When We Fail . . .

Failure. No one likes to do it. We are encouraged to not be afraid to fail, and I concur with that. I’m not talking about stumbling if you’re trying to stretch, take a risk or be creative. In fact, tons have been written and shared about the power of learning from failure which is spot on. This was different because it was a personal failure.

For years, I’ve had a heart for helping others who are in transition between jobs. This came to mind when a peer asked me why the HR Roundtable I facilitate didn’t have resumes displayed to help out others. It was convicting and made me mindful of how easy it is to overlook those who don’t have a job when you do. It’s far too easy.

We should be grateful for the jobs we have and reach out to help others at the same time. As I mentioned, I do this on a regular basis. Last week, I failed.

I made a commitment to help someone and connect with them to help network, review their resume and see if I knew some avenues that could open doors to help them land. We shared a few initial emails and then life got in the way. That’s not an excuse. It’s reality. I experienced several significant personal challenges at work and at home within a short period of time. I understand that each one of us has “life” going on, but my focus slipped and my good intentions turned into forgetfulness.

When this person reached back out to me, they were hurt – as they should be. I wasn’t accountable for the help I said I would give. I apologized and shared that I didn’t have an excuse. I mentioned the challenges I had been going through which caused me to forget. He wished me the best in those circumstances but told me to stop helping him. I was crushed. Still am.

If you haven’t been in transition, you don’t empathize. It’s hard to put into words the ups and downs you experience. You can feel great optimism and overwhelming dread within the same day. You yearn for assistance from others and hope that someone will be the connector that lands you in your next role. The challenge in this rollercoaster of emotions is that all you want to do is land. Once you do, you unfortunately fall into the same comfort level as every other employed person. You’re safe. You soon forget what it was like to be in transition.

That’s why this is so raw for me. I’ve been in transition. I strive to be a resource for others. And yet, I am still human. I will fail others. I hope that when I do fail that I’ll get some grace to try and correct the situation. That won’t always occur, but I’m not discouraged.
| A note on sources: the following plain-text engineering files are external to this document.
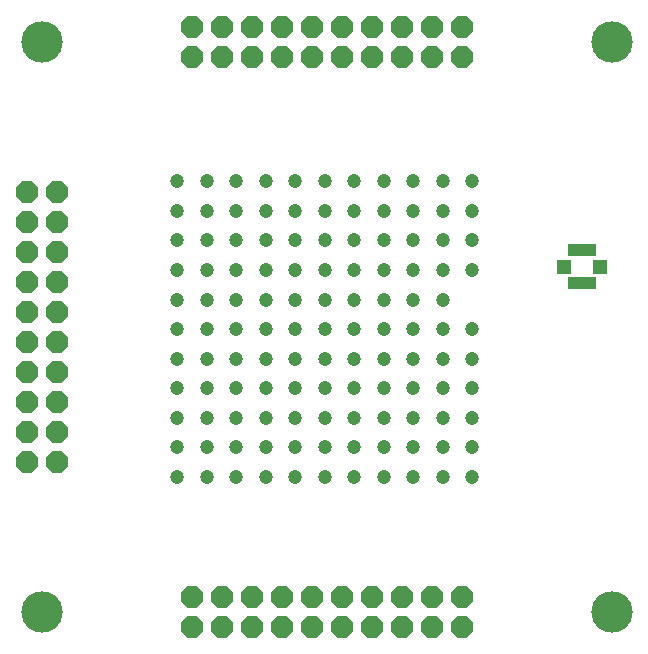
<source format=gts>
G75*
G70*
%OFA0B0*%
%FSLAX24Y24*%
%IPPOS*%
%LPD*%
%AMOC8*
5,1,8,0,0,1.08239X$1,22.5*
%
%ADD10C,0.0474*%
%ADD11OC8,0.0720*%
%ADD12C,0.1380*%
%ADD13R,0.0946X0.0415*%
%ADD14R,0.0493X0.0474*%
D10*
X006528Y006528D03*
X006528Y007512D03*
X007512Y007512D03*
X007512Y006528D03*
X008497Y006528D03*
X009481Y006528D03*
X009481Y007512D03*
X008497Y007512D03*
X008497Y008497D03*
X009481Y008497D03*
X009481Y009481D03*
X009481Y010465D03*
X009481Y011449D03*
X008497Y011449D03*
X008497Y010465D03*
X008497Y009481D03*
X007512Y009481D03*
X006528Y009481D03*
X006528Y010465D03*
X006528Y011449D03*
X007512Y011449D03*
X007512Y010465D03*
X007512Y012434D03*
X006528Y012434D03*
X006528Y013418D03*
X006528Y014402D03*
X006528Y015386D03*
X007512Y015386D03*
X007512Y014402D03*
X007512Y013418D03*
X008497Y013418D03*
X009481Y013418D03*
X009481Y014402D03*
X009481Y015386D03*
X008497Y015386D03*
X008497Y014402D03*
X008497Y016371D03*
X009481Y016371D03*
X010465Y016371D03*
X011449Y016371D03*
X012434Y016371D03*
X012434Y015386D03*
X012434Y014402D03*
X012434Y013418D03*
X011449Y013418D03*
X010465Y013418D03*
X010465Y014402D03*
X010465Y015386D03*
X011449Y015386D03*
X011449Y014402D03*
X011449Y012434D03*
X010465Y012434D03*
X010465Y011449D03*
X010465Y010465D03*
X010465Y009481D03*
X011449Y009481D03*
X011449Y010465D03*
X011449Y011449D03*
X012434Y011449D03*
X012434Y010465D03*
X012434Y009481D03*
X013418Y009481D03*
X013418Y010465D03*
X014402Y010465D03*
X014402Y009481D03*
X015386Y009481D03*
X015386Y010465D03*
X015386Y011449D03*
X015386Y012434D03*
X016371Y011449D03*
X016371Y010465D03*
X016371Y009481D03*
X016371Y008497D03*
X015386Y008497D03*
X015386Y007512D03*
X015386Y006528D03*
X016371Y006528D03*
X016371Y007512D03*
X014402Y007512D03*
X014402Y006528D03*
X013418Y006528D03*
X013418Y007512D03*
X013418Y008497D03*
X014402Y008497D03*
X012434Y008497D03*
X012434Y007512D03*
X012434Y006528D03*
X011449Y006528D03*
X010465Y006528D03*
X010465Y007512D03*
X011449Y007512D03*
X011449Y008497D03*
X010465Y008497D03*
X013418Y011449D03*
X014402Y011449D03*
X014402Y012434D03*
X013418Y012434D03*
X013418Y013418D03*
X013418Y014402D03*
X014402Y014402D03*
X014402Y013418D03*
X015386Y013418D03*
X015386Y014402D03*
X015386Y015386D03*
X015386Y016371D03*
X016371Y016371D03*
X016371Y015386D03*
X016371Y014402D03*
X016371Y013418D03*
X014402Y015386D03*
X013418Y015386D03*
X013418Y016371D03*
X014402Y016371D03*
X012434Y012434D03*
X009481Y012434D03*
X008497Y012434D03*
X007512Y016371D03*
X006528Y016371D03*
X006528Y008497D03*
X007512Y008497D03*
D11*
X002528Y008028D03*
X002528Y007028D03*
X001528Y007028D03*
X001528Y008028D03*
X001528Y009028D03*
X001528Y010028D03*
X001528Y011028D03*
X001528Y012028D03*
X001528Y013028D03*
X001528Y014028D03*
X001528Y015028D03*
X001528Y016028D03*
X002528Y016028D03*
X002528Y015028D03*
X002528Y014028D03*
X002528Y013028D03*
X002528Y012028D03*
X002528Y011028D03*
X002528Y010028D03*
X002528Y009028D03*
X007028Y002528D03*
X007028Y001528D03*
X008028Y001528D03*
X008028Y002528D03*
X009028Y002528D03*
X009028Y001528D03*
X010028Y001528D03*
X010028Y002528D03*
X011028Y002528D03*
X011028Y001528D03*
X012028Y001528D03*
X012028Y002528D03*
X013028Y002528D03*
X013028Y001528D03*
X014028Y001528D03*
X014028Y002528D03*
X015028Y002528D03*
X015028Y001528D03*
X016028Y001528D03*
X016028Y002528D03*
X016028Y020528D03*
X015028Y020528D03*
X014028Y020528D03*
X013028Y020528D03*
X012028Y020528D03*
X011028Y020528D03*
X010028Y020528D03*
X009028Y020528D03*
X008028Y020528D03*
X007028Y020528D03*
X007028Y021528D03*
X008028Y021528D03*
X009028Y021528D03*
X010028Y021528D03*
X011028Y021528D03*
X012028Y021528D03*
X013028Y021528D03*
X014028Y021528D03*
X015028Y021528D03*
X016028Y021528D03*
D12*
X002028Y002028D03*
X002028Y021028D03*
X021028Y021028D03*
X021028Y002028D03*
D13*
X020028Y012987D03*
X020028Y014069D03*
D14*
X019428Y013528D03*
X020628Y013528D03*
M02*

</source>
In contrast, another situation happened this past week. A friend of mine actually landed after an extensive search. I was fortunate to be one of many who reached out to talk to her and encourage her. Please note, we’ve never met in person only through social media. She’s in the Seattle, Washington area while I’m in Greater Cincinnati, Ohio. She was appropriately geeked to share her good news and I can’t wait to see how she will continue to grow and thrive now that she’s landed. I also know she is going to share her journey to help others which will be wonderful to follow.

Both stories are examples of the gamut job seekers face. I encourage you to be someone who steps in and lends a hand. Even if you stumble in your efforts, it’s worth it. We all fail. We also move forward.

One thought on “When We Fail . . .”

  1. Great points, Steve. We ARE human. And the best we can do is own our frailties/missteps and do better. Perhaps another element in all of this is the expectation that someone else will solve our problems is unreasonable, and believing WE can be that solution may be unrealistic. We can be part of a solution and help, but we can’t be expected to be THE answer.